Der Experimentierfreudige….

Giesser, Martigny, 1956 | © Hugo Jaeggi | Fotostiftung Schweiz

Giesser, Martigny, 1956 | © Hugo Jaeggi | Fotostiftung Schweiz

In der Druckereihalle im Ackermannshof in Basel ist – 15 Monate nach dem Tod – eine umfangreiche Ausstellung zu Hugo Jaeggi zu sehen. Die Ausstellung gibt einem interessierten Publikum einen Einblick in das Werk des Solothurner Fotografen Hugo Jaeggi. Die analogen Schwarzweissfotografien sind nach thematischen und ästhetischen Gesichtspunkten gegliedert und zeigen insbesondere Hugo Jaeggis Faszination für den Menschen in unterschiedlichen Situationen. Einprägend sind besonders die Arbeiten, die in einer ausgeprägten künstlerischen Handschrift besondere Stimmungen hervorrufen und an Traumwelten erinnern. Ergänzt werden diese Arbeiten mit Bildern des Alltags im Belarus und rund zwölf Jahre nach der nuklearen Katastrophe von Tschernobyl. Die Schwarzweissfotografien werden mit Farbfotografien, die von einer experimentellen und schöpferischen Entdeckungs- und Schaffensfreude zeugen.
┄┄┄┄┄┄┄┄┄┄┄┄┄┄┄┄┄┄┄┄
• _Aufgaben_
1) An welchem Ort ist die Ausstellung zu Hugo Jaeggi laut dem Textauszug zu sehen?
2) Zitieren Sie aus dem Textauszug wortgetreu die Stelle von „In der Druckereihalle“ bis „und Schaffensfreude zeugen.“.
3) Fassen Sie den Textauszug in zwei Sätzen zusammen.
Die Einträge haben für die Bearbeitung keine Bedeutung.

• _Quelldaten_
┄┄┄┄┄┄┄┄┄┄┄┄┄┄┄┄┄┄┄┄
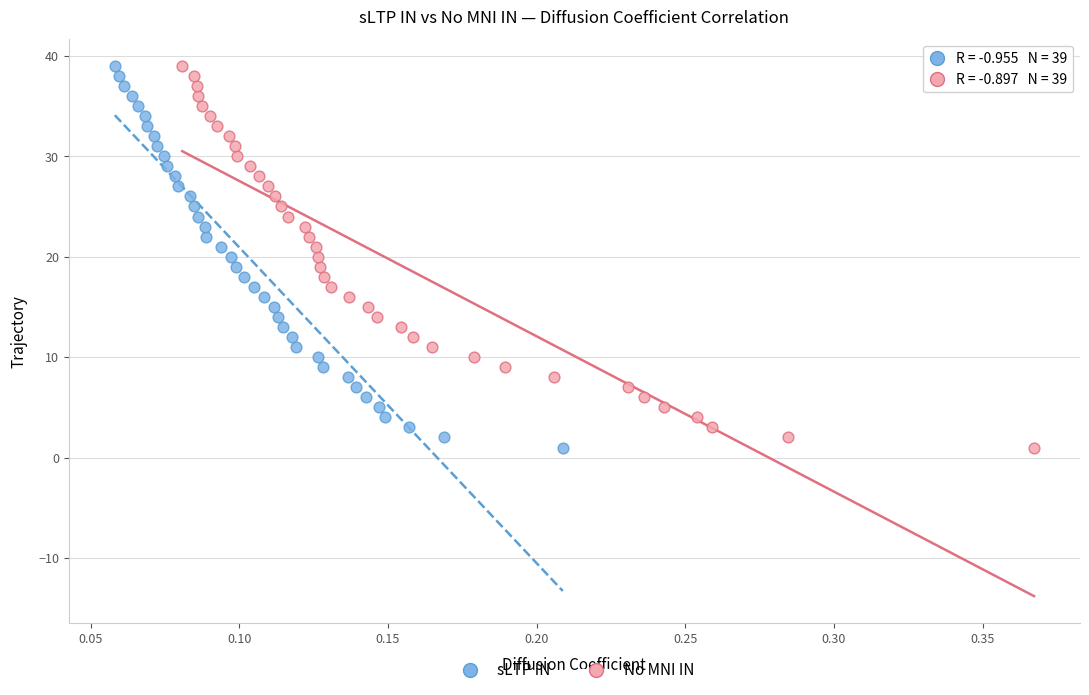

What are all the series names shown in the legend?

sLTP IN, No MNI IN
┄┄┄┄┄┄┄┄┄┄┄┄┄┄┄┄┄┄┄┄
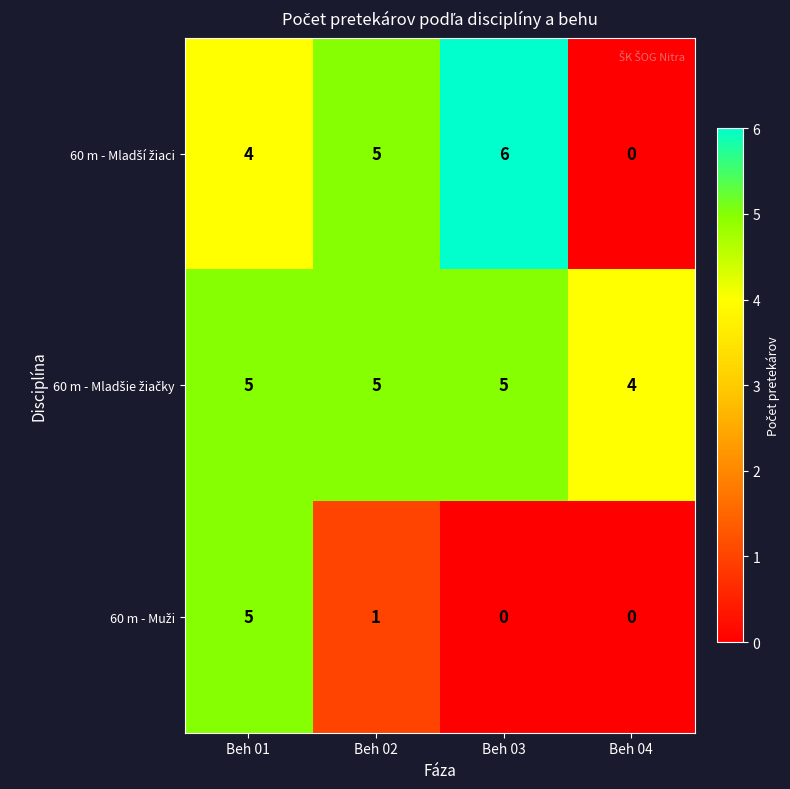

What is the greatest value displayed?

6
┄┄┄┄┄┄┄┄┄┄┄┄┄┄┄┄┄┄┄┄
• _Ihre Antworten_
1) In der Druckereihalle im Ackermannshof in Basel.

2)
In der Druckereihalle im Ackermannshof in Basel ist – 15 Monate nach dem Tod – eine umfangreiche Ausstellung zu Hugo Jaeggi zu sehen. Die Ausstellung gibt einem interessierten Publikum einen Einblick in das Werk des Solothurner Fotografen Hugo Jaeggi. Die analogen Schwarzweissfotografien sind nach thematischen und ästhetischen Gesichtspunkten gegliedert und zeigen insbesondere Hugo Jaeggis Faszination für den Menschen in unterschiedlichen Situationen. Einprägend sind besonders die Arbeiten, die in einer ausgeprägten künstlerischen Handschrift besondere Stimmungen hervorrufen und an Traumwelten erinnern. Ergänzt werden diese Arbeiten mit Bildern des Alltags im Belarus und rund zwölf Jahre nach der nuklearen Katastrophe von Tschernobyl. Die Schwarzweissfotografien werden mit Farbfotografien, die von einer experimentellen und schöpferischen Entdeckungs- und Schaffensfreude zeugen.

3) In der Druckereihalle im Ackermannshof in Basel ist 15 Monate nach dem Tod des Solothurner Fotografen Hugo Jaeggi eine umfangreiche Ausstellung zu seinem Werk zu sehen. Die nach thematischen und ästhetischen Gesichtspunkten gegliederten analogen Schwarzweissfotografien zeigen vor allem seine Faszination für den Menschen in unterschiedlichen Situationen und werden durch Bilder des Alltags im Belarus rund zwölf Jahre nach der Katastrophe von Tschernobyl ergänzt.